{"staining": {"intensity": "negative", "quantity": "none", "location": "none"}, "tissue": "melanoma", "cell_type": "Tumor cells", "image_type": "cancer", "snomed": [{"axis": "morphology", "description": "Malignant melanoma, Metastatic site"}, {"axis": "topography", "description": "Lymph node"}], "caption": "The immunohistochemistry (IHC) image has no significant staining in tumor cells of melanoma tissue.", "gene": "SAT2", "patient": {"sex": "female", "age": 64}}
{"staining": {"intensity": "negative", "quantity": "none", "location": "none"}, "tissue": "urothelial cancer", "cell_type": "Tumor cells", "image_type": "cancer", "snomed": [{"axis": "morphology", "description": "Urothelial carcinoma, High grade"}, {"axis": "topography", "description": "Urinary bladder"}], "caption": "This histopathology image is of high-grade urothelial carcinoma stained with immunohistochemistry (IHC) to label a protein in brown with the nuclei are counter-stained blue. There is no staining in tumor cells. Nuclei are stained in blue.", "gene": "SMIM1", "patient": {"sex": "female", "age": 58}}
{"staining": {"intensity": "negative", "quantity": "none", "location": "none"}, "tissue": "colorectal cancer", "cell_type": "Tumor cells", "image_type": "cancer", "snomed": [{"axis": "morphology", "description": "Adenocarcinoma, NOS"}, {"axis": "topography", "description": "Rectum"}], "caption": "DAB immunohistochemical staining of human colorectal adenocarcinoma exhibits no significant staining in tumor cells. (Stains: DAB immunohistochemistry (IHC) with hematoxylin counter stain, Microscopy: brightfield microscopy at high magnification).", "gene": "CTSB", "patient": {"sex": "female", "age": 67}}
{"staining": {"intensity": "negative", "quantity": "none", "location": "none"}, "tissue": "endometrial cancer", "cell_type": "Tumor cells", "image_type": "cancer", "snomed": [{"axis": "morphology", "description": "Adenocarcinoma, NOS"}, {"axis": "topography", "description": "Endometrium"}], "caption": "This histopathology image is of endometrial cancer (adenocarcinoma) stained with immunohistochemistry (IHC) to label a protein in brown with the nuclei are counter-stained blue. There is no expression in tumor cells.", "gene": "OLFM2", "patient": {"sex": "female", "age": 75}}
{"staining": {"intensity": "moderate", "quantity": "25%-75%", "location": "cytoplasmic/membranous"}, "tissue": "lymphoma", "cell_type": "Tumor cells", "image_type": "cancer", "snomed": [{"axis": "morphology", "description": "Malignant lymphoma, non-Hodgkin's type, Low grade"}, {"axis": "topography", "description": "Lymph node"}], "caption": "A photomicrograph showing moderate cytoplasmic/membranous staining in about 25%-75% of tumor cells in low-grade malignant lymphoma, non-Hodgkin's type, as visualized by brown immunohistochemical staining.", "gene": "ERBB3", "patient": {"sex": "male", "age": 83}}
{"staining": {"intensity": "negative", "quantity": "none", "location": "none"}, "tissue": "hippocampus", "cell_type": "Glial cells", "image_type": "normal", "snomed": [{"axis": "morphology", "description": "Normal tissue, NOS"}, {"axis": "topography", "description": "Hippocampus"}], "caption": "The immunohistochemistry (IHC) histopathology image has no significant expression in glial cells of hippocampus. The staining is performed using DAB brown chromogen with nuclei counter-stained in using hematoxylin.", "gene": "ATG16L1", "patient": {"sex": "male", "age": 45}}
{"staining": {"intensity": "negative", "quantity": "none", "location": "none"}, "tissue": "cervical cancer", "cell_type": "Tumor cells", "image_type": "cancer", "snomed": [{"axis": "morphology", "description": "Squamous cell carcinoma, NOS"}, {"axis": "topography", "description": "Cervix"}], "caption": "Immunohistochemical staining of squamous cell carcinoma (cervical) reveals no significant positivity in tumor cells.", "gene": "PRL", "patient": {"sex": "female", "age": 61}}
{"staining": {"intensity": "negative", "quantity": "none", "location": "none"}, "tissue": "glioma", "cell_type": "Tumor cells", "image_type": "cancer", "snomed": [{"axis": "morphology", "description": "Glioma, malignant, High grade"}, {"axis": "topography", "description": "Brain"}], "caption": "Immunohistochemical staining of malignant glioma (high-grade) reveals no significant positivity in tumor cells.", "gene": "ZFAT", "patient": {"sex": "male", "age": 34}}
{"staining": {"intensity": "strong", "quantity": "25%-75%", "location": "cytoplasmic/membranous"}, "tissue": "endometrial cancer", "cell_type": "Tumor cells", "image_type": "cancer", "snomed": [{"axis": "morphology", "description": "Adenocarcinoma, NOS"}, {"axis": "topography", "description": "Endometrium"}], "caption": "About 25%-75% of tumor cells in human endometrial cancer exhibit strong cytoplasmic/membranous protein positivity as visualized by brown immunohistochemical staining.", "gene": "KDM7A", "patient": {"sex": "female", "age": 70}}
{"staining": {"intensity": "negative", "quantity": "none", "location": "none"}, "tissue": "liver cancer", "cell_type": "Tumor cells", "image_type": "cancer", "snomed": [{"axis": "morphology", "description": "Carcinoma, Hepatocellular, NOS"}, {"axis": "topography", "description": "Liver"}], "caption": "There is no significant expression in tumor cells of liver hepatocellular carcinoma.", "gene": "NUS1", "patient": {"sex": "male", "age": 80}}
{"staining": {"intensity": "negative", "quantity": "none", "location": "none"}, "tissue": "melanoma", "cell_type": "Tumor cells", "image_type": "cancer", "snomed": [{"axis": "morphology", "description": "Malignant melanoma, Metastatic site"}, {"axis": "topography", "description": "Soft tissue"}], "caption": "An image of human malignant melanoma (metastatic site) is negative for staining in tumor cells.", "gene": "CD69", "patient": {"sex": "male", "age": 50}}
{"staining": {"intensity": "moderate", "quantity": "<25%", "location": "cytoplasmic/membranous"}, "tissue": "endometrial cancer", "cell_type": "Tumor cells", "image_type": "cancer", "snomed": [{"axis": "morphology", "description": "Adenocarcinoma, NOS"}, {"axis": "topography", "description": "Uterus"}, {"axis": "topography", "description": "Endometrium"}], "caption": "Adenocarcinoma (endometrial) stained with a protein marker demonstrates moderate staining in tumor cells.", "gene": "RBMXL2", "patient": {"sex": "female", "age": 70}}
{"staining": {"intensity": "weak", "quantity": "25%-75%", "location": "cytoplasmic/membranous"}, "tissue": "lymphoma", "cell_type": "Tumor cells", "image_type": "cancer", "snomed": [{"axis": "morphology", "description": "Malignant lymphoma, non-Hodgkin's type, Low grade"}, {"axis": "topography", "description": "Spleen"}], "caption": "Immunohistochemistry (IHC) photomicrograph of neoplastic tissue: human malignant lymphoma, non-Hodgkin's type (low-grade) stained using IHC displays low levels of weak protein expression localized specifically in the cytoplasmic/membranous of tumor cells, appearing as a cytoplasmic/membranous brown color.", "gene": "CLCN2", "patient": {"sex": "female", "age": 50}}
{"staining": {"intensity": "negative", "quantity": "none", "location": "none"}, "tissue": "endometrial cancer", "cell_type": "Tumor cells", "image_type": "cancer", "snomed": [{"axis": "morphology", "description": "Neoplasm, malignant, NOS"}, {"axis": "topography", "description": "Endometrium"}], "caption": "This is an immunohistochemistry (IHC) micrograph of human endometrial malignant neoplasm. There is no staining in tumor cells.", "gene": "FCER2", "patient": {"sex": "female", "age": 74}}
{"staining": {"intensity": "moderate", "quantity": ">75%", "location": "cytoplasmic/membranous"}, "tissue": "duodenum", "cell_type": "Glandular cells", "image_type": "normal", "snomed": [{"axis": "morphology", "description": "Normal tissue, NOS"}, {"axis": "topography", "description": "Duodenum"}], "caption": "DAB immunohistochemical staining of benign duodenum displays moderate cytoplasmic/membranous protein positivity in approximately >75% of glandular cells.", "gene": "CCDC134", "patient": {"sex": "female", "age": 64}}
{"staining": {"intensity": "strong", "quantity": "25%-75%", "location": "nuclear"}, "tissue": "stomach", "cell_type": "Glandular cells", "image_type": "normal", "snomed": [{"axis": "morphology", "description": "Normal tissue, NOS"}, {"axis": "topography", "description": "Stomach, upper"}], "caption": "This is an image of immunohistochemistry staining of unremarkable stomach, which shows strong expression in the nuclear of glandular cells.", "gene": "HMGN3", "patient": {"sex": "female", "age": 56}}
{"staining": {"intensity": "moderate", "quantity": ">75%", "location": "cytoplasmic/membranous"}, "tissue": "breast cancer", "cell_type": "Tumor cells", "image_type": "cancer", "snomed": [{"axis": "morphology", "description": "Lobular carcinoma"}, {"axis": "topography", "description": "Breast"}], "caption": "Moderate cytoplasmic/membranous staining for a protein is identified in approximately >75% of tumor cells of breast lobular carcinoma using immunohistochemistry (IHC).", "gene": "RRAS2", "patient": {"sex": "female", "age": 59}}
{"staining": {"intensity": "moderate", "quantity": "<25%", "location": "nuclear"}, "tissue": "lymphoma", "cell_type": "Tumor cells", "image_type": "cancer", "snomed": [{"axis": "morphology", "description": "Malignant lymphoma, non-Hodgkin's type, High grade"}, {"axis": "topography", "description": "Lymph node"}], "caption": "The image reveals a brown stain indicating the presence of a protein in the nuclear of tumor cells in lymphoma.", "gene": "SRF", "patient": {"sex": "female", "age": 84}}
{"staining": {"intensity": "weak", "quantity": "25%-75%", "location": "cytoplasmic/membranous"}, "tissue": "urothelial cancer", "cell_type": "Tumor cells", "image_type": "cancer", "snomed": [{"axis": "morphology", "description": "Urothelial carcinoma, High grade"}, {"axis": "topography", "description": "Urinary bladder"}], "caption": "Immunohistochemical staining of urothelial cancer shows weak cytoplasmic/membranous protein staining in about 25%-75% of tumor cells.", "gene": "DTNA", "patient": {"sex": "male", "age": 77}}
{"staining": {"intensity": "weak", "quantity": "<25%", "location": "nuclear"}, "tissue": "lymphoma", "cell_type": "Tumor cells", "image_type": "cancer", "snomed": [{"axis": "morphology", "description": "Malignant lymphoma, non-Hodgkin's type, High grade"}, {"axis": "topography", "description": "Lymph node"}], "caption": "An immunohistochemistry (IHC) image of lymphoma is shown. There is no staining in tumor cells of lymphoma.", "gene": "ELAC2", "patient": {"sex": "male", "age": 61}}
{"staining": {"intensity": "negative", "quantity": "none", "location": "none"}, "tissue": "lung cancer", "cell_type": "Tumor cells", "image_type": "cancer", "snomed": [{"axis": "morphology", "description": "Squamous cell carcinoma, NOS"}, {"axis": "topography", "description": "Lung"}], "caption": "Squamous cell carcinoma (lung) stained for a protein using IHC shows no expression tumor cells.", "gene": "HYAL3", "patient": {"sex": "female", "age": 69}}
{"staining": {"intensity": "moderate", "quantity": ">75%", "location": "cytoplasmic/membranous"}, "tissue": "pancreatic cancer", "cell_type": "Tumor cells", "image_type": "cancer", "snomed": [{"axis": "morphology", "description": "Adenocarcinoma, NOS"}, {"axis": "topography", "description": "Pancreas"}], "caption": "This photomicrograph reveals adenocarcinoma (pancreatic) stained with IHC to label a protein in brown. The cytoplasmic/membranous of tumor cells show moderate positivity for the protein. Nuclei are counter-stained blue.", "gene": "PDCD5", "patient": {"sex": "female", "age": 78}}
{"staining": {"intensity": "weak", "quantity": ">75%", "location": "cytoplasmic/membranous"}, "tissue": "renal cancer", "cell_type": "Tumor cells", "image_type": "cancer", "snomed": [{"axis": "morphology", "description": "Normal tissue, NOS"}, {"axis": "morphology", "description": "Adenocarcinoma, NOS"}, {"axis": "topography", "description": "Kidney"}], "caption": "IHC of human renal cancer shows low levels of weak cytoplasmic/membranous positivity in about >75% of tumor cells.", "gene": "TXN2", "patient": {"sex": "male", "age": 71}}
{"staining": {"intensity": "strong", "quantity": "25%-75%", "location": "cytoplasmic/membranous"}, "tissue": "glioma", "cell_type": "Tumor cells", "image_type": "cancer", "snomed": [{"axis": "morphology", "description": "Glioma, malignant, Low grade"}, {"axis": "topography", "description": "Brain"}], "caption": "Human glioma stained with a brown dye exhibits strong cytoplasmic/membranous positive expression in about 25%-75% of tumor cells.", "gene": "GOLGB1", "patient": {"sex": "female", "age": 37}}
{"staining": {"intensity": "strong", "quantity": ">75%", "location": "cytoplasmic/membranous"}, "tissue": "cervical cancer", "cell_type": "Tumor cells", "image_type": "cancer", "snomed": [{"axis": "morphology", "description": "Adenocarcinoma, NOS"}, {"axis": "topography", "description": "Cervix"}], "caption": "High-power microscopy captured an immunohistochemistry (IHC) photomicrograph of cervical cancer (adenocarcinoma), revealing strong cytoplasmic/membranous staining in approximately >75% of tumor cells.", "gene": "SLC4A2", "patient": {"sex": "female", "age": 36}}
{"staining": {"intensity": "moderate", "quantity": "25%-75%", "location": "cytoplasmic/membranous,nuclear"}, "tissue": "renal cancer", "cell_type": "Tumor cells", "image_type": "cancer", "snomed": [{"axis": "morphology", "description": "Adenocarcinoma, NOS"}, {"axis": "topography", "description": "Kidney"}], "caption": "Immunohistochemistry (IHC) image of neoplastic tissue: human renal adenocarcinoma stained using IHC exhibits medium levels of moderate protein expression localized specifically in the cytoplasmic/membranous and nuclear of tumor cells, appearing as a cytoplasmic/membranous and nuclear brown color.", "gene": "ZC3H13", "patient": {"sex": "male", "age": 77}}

◆ Exercise requirements ◆
The required output is every line above from the one with "cytoplasmic/membranous staining for" down to the one with "staining of urothelial", restated word for word, ends included.

◆ Written response ◆
{"staining": {"intensity": "moderate", "quantity": ">75%", "location": "cytoplasmic/membranous"}, "tissue": "breast cancer", "cell_type": "Tumor cells", "image_type": "cancer", "snomed": [{"axis": "morphology", "description": "Lobular carcinoma"}, {"axis": "topography", "description": "Breast"}], "caption": "Moderate cytoplasmic/membranous staining for a protein is identified in approximately >75% of tumor cells of breast lobular carcinoma using immunohistochemistry (IHC).", "gene": "RRAS2", "patient": {"sex": "female", "age": 59}}
{"staining": {"intensity": "moderate", "quantity": "<25%", "location": "nuclear"}, "tissue": "lymphoma", "cell_type": "Tumor cells", "image_type": "cancer", "snomed": [{"axis": "morphology", "description": "Malignant lymphoma, non-Hodgkin's type, High grade"}, {"axis": "topography", "description": "Lymph node"}], "caption": "The image reveals a brown stain indicating the presence of a protein in the nuclear of tumor cells in lymphoma.", "gene": "SRF", "patient": {"sex": "female", "age": 84}}
{"staining": {"intensity": "weak", "quantity": "25%-75%", "location": "cytoplasmic/membranous"}, "tissue": "urothelial cancer", "cell_type": "Tumor cells", "image_type": "cancer", "snomed": [{"axis": "morphology", "description": "Urothelial carcinoma, High grade"}, {"axis": "topography", "description": "Urinary bladder"}], "caption": "Immunohistochemical staining of urothelial cancer shows weak cytoplasmic/membranous protein staining in about 25%-75% of tumor cells.", "gene": "DTNA", "patient": {"sex": "male", "age": 77}}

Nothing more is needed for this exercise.